DIRECTIONS ::
Among the records below, count the lines where "middle" occurs, and report that total alone.

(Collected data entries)
★ ★ ★
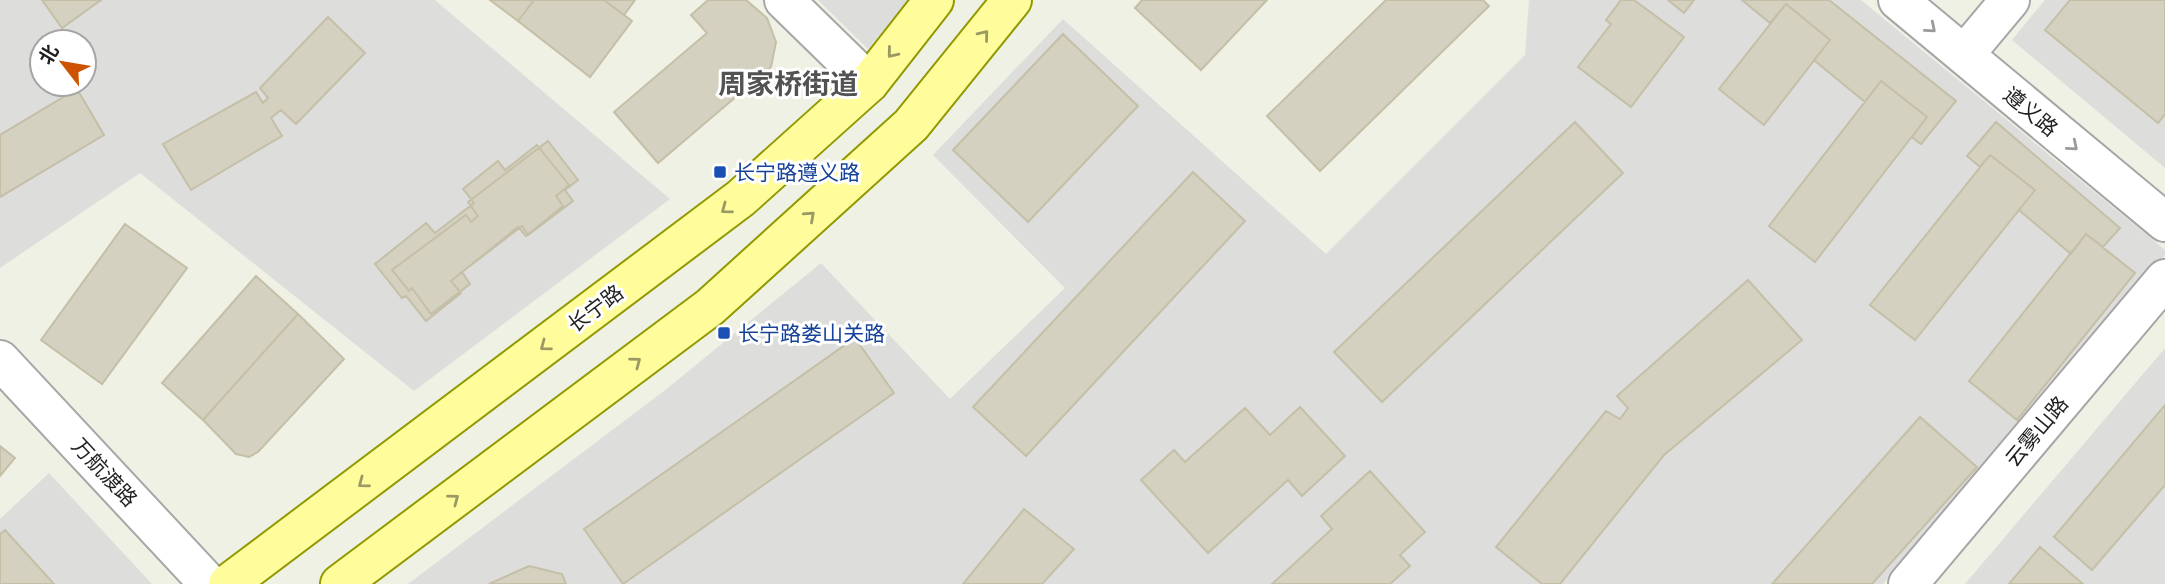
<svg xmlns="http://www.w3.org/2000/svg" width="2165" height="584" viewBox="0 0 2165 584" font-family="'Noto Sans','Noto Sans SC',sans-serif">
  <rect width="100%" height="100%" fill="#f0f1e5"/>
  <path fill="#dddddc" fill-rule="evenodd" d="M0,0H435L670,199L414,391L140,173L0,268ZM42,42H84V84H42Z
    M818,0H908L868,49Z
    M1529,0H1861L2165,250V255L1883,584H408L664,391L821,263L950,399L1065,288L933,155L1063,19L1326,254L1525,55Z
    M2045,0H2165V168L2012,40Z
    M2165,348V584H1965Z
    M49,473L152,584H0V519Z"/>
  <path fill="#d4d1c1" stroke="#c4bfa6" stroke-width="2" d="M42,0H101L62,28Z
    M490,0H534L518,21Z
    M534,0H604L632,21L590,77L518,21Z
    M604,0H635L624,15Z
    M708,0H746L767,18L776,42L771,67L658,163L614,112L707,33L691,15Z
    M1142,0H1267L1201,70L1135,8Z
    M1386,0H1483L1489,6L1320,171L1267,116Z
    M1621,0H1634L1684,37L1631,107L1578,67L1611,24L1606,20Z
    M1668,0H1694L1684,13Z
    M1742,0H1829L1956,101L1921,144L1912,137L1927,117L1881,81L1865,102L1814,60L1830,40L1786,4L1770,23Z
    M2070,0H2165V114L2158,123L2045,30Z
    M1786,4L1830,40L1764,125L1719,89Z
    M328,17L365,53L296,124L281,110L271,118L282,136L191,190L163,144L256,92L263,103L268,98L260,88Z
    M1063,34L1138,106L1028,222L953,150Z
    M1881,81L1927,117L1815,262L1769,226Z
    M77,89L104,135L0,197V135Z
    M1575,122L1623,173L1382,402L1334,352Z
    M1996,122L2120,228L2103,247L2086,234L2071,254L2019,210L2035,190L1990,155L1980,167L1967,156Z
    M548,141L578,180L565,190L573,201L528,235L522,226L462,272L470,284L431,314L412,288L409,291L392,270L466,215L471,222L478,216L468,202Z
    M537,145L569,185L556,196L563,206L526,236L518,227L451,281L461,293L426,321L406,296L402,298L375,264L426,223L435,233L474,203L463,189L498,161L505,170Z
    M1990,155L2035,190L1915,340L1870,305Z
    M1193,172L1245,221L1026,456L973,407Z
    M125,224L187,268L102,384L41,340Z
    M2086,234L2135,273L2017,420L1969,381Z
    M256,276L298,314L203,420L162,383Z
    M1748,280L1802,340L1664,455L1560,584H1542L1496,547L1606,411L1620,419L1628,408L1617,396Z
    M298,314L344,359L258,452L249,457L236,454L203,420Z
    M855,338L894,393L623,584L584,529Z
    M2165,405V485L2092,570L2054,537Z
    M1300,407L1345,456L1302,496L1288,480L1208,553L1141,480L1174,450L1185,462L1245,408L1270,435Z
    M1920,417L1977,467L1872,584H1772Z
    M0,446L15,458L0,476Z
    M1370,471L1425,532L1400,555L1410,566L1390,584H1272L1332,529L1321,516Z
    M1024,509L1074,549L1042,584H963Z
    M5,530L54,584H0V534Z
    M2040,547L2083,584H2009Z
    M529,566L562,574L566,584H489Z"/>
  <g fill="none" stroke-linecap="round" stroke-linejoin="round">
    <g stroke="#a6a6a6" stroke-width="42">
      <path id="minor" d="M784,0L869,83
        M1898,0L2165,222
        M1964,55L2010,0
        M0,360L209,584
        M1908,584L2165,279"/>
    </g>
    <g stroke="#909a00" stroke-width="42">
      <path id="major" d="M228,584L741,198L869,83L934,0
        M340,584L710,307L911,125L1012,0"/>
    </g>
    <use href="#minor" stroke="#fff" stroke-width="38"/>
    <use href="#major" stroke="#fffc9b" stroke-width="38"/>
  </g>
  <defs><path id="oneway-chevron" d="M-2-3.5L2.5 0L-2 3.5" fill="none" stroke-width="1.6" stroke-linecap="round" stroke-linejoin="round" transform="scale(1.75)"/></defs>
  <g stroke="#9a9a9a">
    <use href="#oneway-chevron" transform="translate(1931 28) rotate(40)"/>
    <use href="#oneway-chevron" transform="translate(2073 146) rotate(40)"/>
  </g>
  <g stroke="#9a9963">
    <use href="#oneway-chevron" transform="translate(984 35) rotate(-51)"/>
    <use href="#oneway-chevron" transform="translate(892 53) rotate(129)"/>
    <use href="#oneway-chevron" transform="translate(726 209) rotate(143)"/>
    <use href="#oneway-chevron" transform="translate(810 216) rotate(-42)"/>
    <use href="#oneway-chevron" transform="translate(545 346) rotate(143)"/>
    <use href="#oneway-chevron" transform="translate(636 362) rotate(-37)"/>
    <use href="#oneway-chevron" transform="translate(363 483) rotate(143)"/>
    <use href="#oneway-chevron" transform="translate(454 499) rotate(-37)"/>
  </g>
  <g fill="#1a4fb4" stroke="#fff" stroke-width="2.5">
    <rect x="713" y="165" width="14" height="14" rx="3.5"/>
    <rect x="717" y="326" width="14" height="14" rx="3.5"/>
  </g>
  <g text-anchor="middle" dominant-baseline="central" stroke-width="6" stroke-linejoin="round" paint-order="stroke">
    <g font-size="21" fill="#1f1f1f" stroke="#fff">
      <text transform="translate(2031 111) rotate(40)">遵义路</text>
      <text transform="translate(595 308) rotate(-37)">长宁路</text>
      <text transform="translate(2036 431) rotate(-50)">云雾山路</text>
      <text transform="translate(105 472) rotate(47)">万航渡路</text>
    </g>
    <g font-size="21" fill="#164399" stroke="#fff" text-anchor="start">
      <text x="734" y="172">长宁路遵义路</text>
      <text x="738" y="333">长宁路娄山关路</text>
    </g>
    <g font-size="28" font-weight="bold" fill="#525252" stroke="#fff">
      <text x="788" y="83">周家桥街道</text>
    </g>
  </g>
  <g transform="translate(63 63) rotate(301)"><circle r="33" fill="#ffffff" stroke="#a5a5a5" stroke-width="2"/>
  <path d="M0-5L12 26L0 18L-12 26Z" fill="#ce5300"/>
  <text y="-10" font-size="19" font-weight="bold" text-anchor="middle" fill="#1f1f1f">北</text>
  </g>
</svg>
★ ★ ★
EXERCISE OUTPUT ::
2